Two candidates for Utah County attorney say victims' rights is a key issue, but they have different approaches to protecting those rights, as well as running the county attorney's office.
Republican Kay Bryson and Democrat C. Robert Collins discussed their positions on crime victim issues last week with members of the Fourth Judicial District Victims' Rights Committee, focusing primarily on child victims of crime.Both Collins and Bryson support creation of a Utah County Children's Advocacy Center, a comprehensive, multidisciplinary facility to meet the needs of child victims of crime.
State law sets forth provisions to minimize effects of court proceedings on child victims and witnesses, both candidates agree.
"I'm supportive of dealing with children as best we can and this (an advocacy center) is a step to it," Bryson said.
Collins called a "one-stop center" a good idea, but also supports use of innovative techniques for aiding child victims, including protective orders and video-taping testimony. Collins said videotaped testimony should be ordered by a court, with both prosecuting and defense attorneys present during taping.

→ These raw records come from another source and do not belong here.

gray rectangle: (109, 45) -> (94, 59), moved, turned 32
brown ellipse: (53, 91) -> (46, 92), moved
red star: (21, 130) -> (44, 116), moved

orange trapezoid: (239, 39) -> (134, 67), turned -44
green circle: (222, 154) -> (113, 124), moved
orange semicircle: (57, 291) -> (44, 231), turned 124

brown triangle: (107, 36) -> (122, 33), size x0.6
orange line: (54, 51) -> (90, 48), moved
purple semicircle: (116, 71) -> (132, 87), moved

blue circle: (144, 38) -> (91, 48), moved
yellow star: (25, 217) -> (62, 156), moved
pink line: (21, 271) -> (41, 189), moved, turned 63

Bryson, on the other hand, prefers to have children testify in court, if capable of doing so. Videotaping testimony should only be done at the right time, under the right circumstances, under the direction of the prosecuting attorney, he said.
Bryson said the county attorney's office can ensure victims are treated with "respect, dignity, courtesy and sensitivity" by hiring staff members with such qualities.

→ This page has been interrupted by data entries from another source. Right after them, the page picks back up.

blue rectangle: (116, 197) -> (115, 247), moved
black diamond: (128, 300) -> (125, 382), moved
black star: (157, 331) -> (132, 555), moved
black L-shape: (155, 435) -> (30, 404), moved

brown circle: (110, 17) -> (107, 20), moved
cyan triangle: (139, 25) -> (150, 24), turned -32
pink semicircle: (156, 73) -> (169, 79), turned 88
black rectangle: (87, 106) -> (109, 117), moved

Collins thinks staff members should be trained, monitored and provided with constructive feedback to ensure they treat clients appropriately.
Collins said the county attorney's office "tends to overcharge" perpetrators of crimes and then "play" a plea bargaining game with them.
Ninety percent of the cases handled by the county attorney's office end up being adjusted, Collins said.
Bryson countered that "no one in the Utah County attorney's office overcharges." In some cases charges may be altered based on information gathered through investigation, which continues beyond the first filing of charges.
Bryson said he has a "hands-on" management style, and would be actively involved - on a full-time basis - with the operation of the county attorney's office. Bryson is concerned about the ability of the county to investigate white collar crime, saying the county attorney must have the ability to investigate such crimes.
"No crime touches more people," he said.
Collins said the county attorney's office needs a manager "who knows what he's doing" and is available to people. He thinks some positions in the county attorney's office need to be "depoliticized" - appointed by a knowledgeable committee rather than by the county attorney.